OZOBAX should be used with caution in patients with a history of autonomic dysreflexia. The presence of nociceptive stimuli or abrupt withdrawal of OZOBAX may cause an autonomic dysreflexic episode.
OZOBAX should be used with caution in patients with epilepsy. Deterioration in seizure control has been reported in patients taking baclofen.
OZOBAX should be used with caution in patients where spasticity is utilized to sustain upright posture and balance in locomotion or whenever spasticity is utilized to obtain increased function.
A dose-related increase in incidence of ovarian cysts was observed in female rats treated chronically with oral baclofen. Ovarian cysts have been found by palpation in about 4% of the multiple sclerosis patients who were treated with oral baclofen for up to one year. In most cases, these cysts disappeared spontaneously while patients continued to receive the drug. Ovarian cysts are estimated to occur spontaneously in approximately 1% to 5% of the normal female population.

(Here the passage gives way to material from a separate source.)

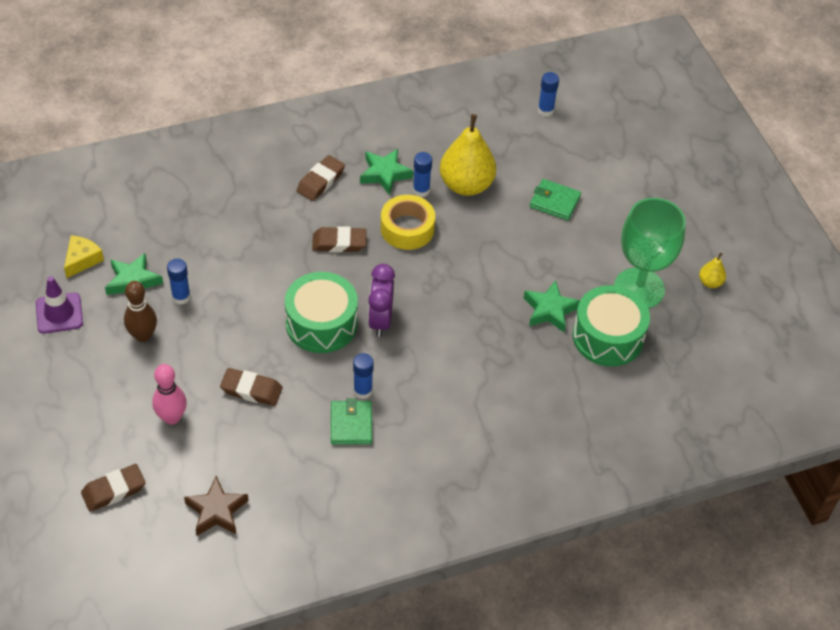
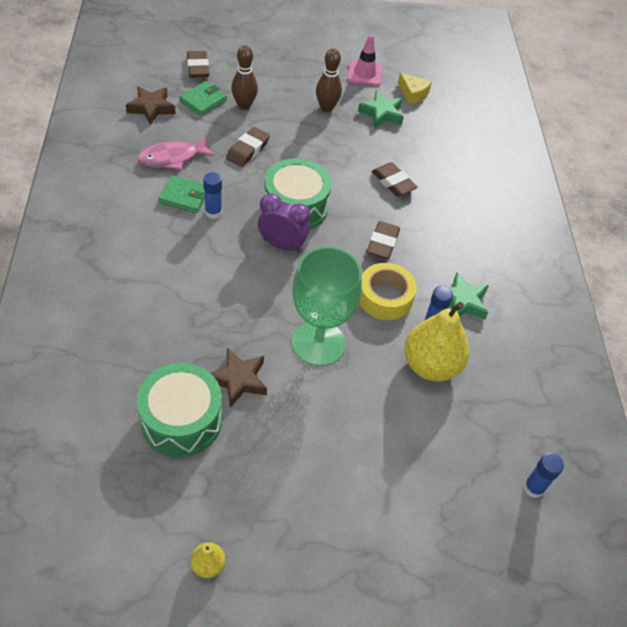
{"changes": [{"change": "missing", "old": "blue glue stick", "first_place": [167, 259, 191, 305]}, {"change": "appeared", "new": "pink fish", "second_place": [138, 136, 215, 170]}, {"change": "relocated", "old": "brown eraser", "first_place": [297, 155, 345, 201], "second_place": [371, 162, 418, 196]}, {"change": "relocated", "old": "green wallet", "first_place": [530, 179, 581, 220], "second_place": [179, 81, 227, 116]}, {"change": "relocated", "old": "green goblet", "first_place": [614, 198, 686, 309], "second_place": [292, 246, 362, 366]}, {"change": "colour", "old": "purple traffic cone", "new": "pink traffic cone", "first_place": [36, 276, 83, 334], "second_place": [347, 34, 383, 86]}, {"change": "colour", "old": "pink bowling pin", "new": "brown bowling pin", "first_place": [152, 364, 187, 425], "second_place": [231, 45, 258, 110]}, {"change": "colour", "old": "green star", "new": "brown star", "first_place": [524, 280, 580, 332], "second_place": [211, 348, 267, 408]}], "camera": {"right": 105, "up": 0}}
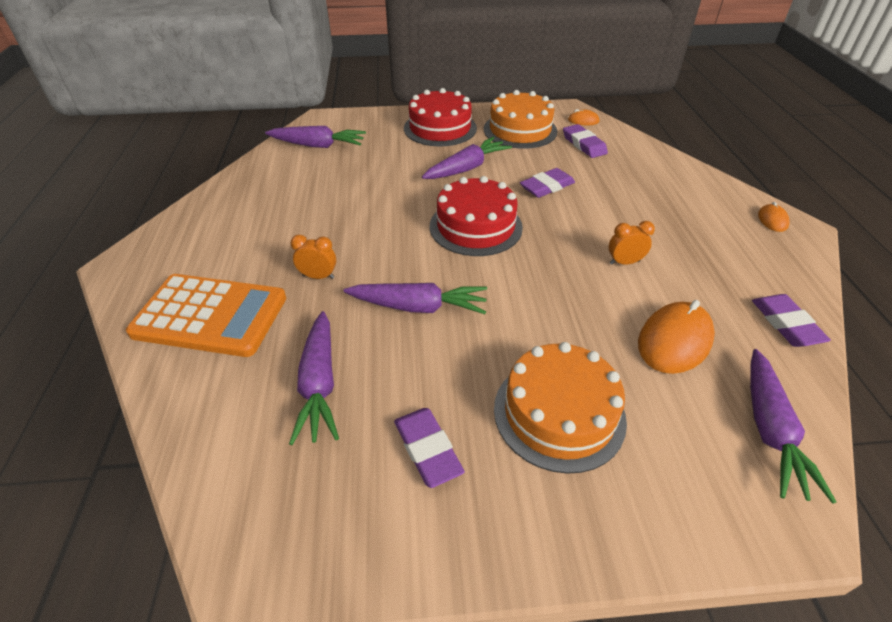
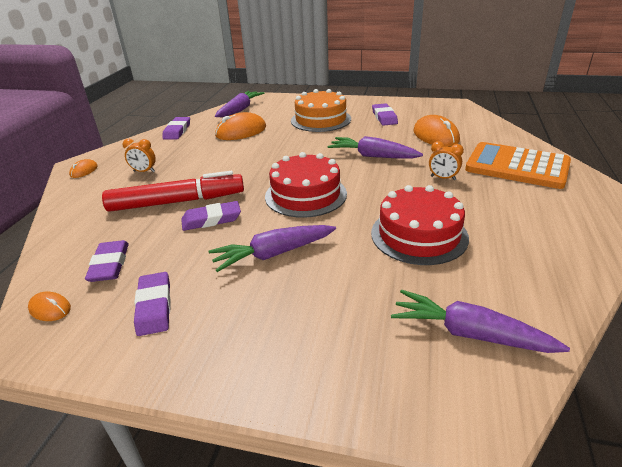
{"changes": [{"change": "appeared", "new": "red marker", "second_place": [102, 171, 244, 212]}, {"change": "relocated", "old": "red cake", "first_place": [404, 88, 477, 146], "second_place": [371, 185, 469, 265]}, {"change": "relocated", "old": "orange clock", "first_place": [609, 221, 655, 265], "second_place": [123, 139, 156, 172]}, {"change": "exchanged", "old": "purple carrot", "new": "orange mouse", "first_place": [289, 311, 339, 445], "second_place": [414, 115, 460, 147]}, {"change": "exchanged", "old": "orange cake", "new": "purple eraser", "first_place": [484, 90, 557, 149], "second_place": [134, 272, 171, 336]}], "camera": {"right": -160, "up": -10}}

The following clinically significant adverse reactions are described elsewhere in the labeling:
- Adverse Reactions from Abrupt Withdrawal of OZOBAX [see Warnings and Precautions (5.1)]
- Neonatal Withdrawal Symptoms [see Warnings and Precautions (5.2)]
- Drowsiness and Sedation [see Warnings and Precautions (5.3)]
- Poor Tolerability in Stroke Patients [see Warnings and Precautions (5.4)]
- Exacerbation of Psychotic Disorders, Schizophrenia, or Confusional States [see Warnings and Precautions (5.5)]
- Exacerbation of Autonomic Dysreflexia [see Warnings and Precautions (5.6)]
- Exacerbation of Epilepsy [see Warnings and Precautions (5.7)]
- Posture and Balance Effects [see Warnings and Precautions (5.8)]
- Ovarian Cysts [see Warnings and Precautions (5.9)]
Because clinical trials are conducted under widely varying conditions, adverse reaction rates observed in the clinical trials of a drug cannot be directly compared to rates in the clinical trials of another drug and may not reflect the rates observed in practice.
The most common adverse reaction is transient drowsiness. In one controlled study of 175 patients, transient drowsiness was observed in 63% of those receiving baclofen compared to 36% of those in the placebo group. Other common adverse reactions (up to 15%) are dizziness and weakness. Adverse reactions with a frequency of ≥1% are listed in Table 1.
The following adverse reactions not included in Table 1, classified by body system, were also reported:
Neuropsychiatric: euphoria, excitement, depression, hallucinations, paresthesia, muscle pain, tinnitus, slurred speech, coordination disorder, tremor, rigidity, dystonia, ataxia, blurred vision, nystagmus, strabismus, miosis, mydriasis, diplopia, dysarthria, epileptic seizure
Cardiovascular: dyspnea, palpitation, chest pain, syncope
Gastrointestinal: dry mouth, anorexia, taste disorder, abdominal pain, vomiting, diarrhea, and positive test for occult blood in stool
Genitourinary: enuresis, urinary retention, dysuria, impotence, inability to ejaculate, nocturia, hematuria
Other: rash, pruritus, ankle edema, excessive perspiration, weight gain, nasal congestion
The following laboratory tests have been found to be abnormal in patients receiving baclofen: increased SGOT, elevated alkaline phosphatase, and elevation of blood sugar.